:: 待办任务 ::
根据下方关于《重屏会棋图》的原文，写出画中会棋对弈的全部人物。

2022-09-09杨文心江苏大学艺术学院

艺术品鉴 2022年21期
关键词:屏风图像绘画

杨文心(江苏大学艺术学院)

《重屏会棋图》(见图1)由五代十国时期著名的南唐宫廷画家周文矩所作,原作早已遗失,现可考证的宋人摹本馆藏于故宫博物院内。此幅横卷长70.5cm,宽40.2cm,描绘了南唐中主李璟与其兄弟景达、景遂以及景逷会棋对弈的生活场景。“重屏”图像是该作品中最大的亮点之一,“画中画”的构成方式不仅丰富了画面的艺术语言,同时还提升了大众的观看体验,可谓是设计精妙,意趣极佳。周文矩(生卒年不详),南唐时期建康句容人士。曾任南唐宫廷画院侍诏之职,尤擅宫廷仕女及文人聚会题材。《图绘宝鉴》中曾有记载:“其行笔瘦硬战掣,盖学其主李重光画法。至画仕女,则无颤笔。大约体近周昉,而纤丽过之。”可见其绘画技法精湛,艺品非凡。《重屏会棋图》作为周文矩力拔头筹的传世之作,不仅展现出了那个时代特殊的绘画创作标准与贵族审美趣味,同时还开辟了中国画中空间营造的新视角,具有极强的艺术探究价值。

图1 五代 周文矩 《重屏会棋图》 绢本设色 40.2×70.5cm(图片来源:中华珍宝馆)

:: 数据 ::
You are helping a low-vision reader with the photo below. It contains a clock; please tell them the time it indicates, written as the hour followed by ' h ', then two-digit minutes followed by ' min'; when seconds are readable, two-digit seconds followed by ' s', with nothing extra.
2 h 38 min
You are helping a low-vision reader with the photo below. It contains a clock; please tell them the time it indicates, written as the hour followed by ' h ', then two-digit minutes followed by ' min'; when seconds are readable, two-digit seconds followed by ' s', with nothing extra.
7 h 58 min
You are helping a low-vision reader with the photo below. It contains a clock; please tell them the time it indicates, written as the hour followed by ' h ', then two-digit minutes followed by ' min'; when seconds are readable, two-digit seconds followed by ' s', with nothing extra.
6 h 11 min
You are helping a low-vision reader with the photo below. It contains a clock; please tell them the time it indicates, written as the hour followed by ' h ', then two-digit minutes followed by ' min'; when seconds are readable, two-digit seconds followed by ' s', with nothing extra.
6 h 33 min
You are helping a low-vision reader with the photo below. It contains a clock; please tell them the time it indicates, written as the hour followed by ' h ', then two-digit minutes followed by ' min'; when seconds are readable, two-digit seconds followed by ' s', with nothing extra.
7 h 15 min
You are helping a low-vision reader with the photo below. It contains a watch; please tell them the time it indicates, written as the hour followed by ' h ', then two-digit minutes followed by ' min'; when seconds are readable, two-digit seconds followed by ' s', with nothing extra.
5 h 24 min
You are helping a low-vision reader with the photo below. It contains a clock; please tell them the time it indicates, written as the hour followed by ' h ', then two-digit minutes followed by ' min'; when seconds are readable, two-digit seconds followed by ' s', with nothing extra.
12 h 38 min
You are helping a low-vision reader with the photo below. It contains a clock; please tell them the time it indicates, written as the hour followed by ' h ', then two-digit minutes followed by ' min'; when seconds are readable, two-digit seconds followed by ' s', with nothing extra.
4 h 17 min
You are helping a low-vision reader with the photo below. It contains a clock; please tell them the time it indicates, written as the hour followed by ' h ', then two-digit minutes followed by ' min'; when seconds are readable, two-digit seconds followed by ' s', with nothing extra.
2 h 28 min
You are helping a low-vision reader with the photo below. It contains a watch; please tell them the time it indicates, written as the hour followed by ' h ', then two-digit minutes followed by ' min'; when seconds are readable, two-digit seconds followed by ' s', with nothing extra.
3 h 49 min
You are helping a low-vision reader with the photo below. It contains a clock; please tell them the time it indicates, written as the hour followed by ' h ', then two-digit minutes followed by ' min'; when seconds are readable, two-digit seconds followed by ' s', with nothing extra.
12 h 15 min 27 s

:: 已完成任务 ::
李璟（南唐中主）、景达、景遂、景逷